Super Lawyer Mark Lanier gets blasted by Fifth Circuit

When I was a young lawyer I looked up to the big time plaintiffs lawyers in awe - men like Joe Jamail and Gerry Spence were my heroes. I was very naive and misguided. There are no colorful bigger than life lawyers now like there were then. There ares still lawyers who get the huge verdicts, but they just aren’t as entertaining and colorful but they are just as devious.

One of the current big time lawyers is Mark Lanier of Houston, who has won some huge verdicts, although he seems to have trouble hanging onto them. He loves to tell juries how he is an ordained Baptist preacher and quote scripture to them. In my humble opinion, that is grounds enough to be skeptical of anything else he says. 
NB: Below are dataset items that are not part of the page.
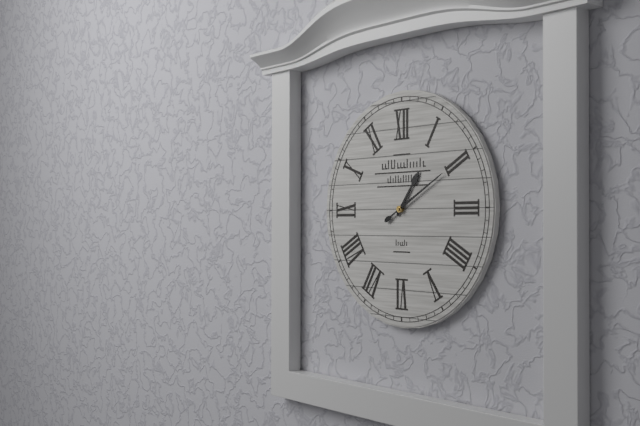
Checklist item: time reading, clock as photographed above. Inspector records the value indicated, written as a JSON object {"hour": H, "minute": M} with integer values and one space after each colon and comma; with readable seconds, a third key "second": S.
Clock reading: {"hour": 1, "minute": 10}
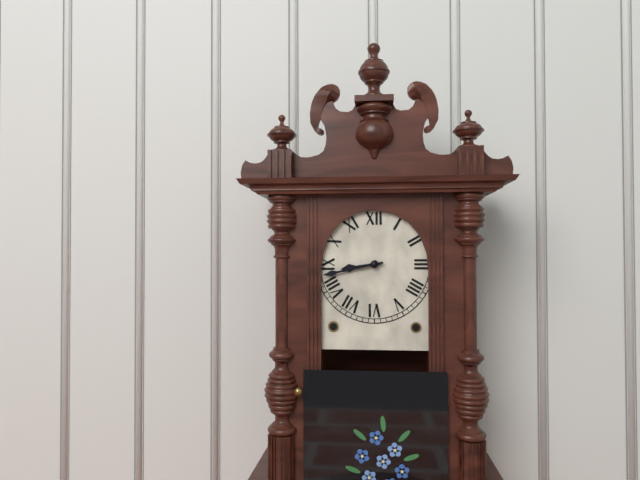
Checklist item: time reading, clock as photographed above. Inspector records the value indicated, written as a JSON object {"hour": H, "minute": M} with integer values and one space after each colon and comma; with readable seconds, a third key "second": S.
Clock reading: {"hour": 8, "minute": 43}
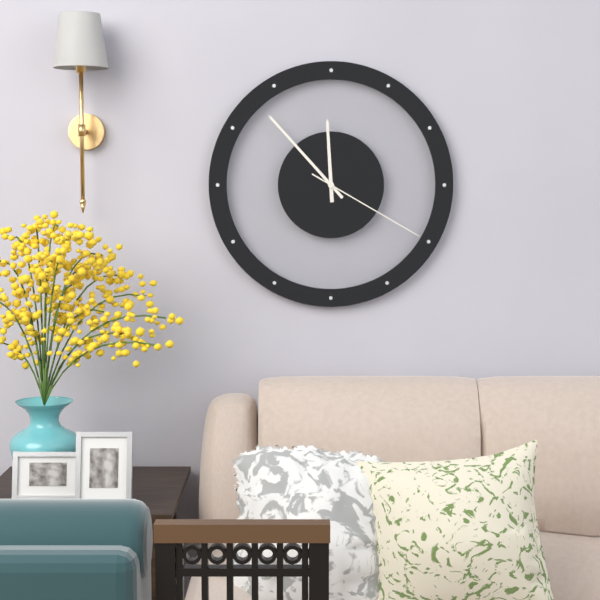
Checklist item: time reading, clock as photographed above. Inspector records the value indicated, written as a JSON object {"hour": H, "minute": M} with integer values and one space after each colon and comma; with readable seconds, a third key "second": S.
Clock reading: {"hour": 11, "minute": 53, "second": 20}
Case in point - in the recent Fifth Circuit opinion, Depuy Orthopaedics et al., 888 F.3d 753 (2018) Lanier had a $502 million dollar judgment snatched away for his various ethically dubious actions during the trial - comparing the defendants to Saddam Hussein, for starters. Then he implied that the defendants were racists against blacks. The 5th Circuit referred to plaintiffs’ lawyers as “Lanier and crew.” That’s not phraseology you will often see from a appeals court describing a team of lawyers - sounds more like a gang of mafia thugs. 
Allison Frankel wrote on Reuters.com - 5th Circuit mounts searing attack on lawyer Mark Lanier 
The 5th Circuit panel – Judges Jerry Smith, Rhesa Barksdale and Stephen Higginson – reamed Lanier repeatedly and by name, accusing him of inflammatory tactics and outright deception. Lanier ran afoul of the Rules of Civil Procedure at least twice in his closing arguments, the 5th Circuit said. The appeals court said those violations, on their own, would have warranted a new trial. But that’s not all the famed trial lawyer did wrong, according to Judge Smith’s outrage-fueled opinion.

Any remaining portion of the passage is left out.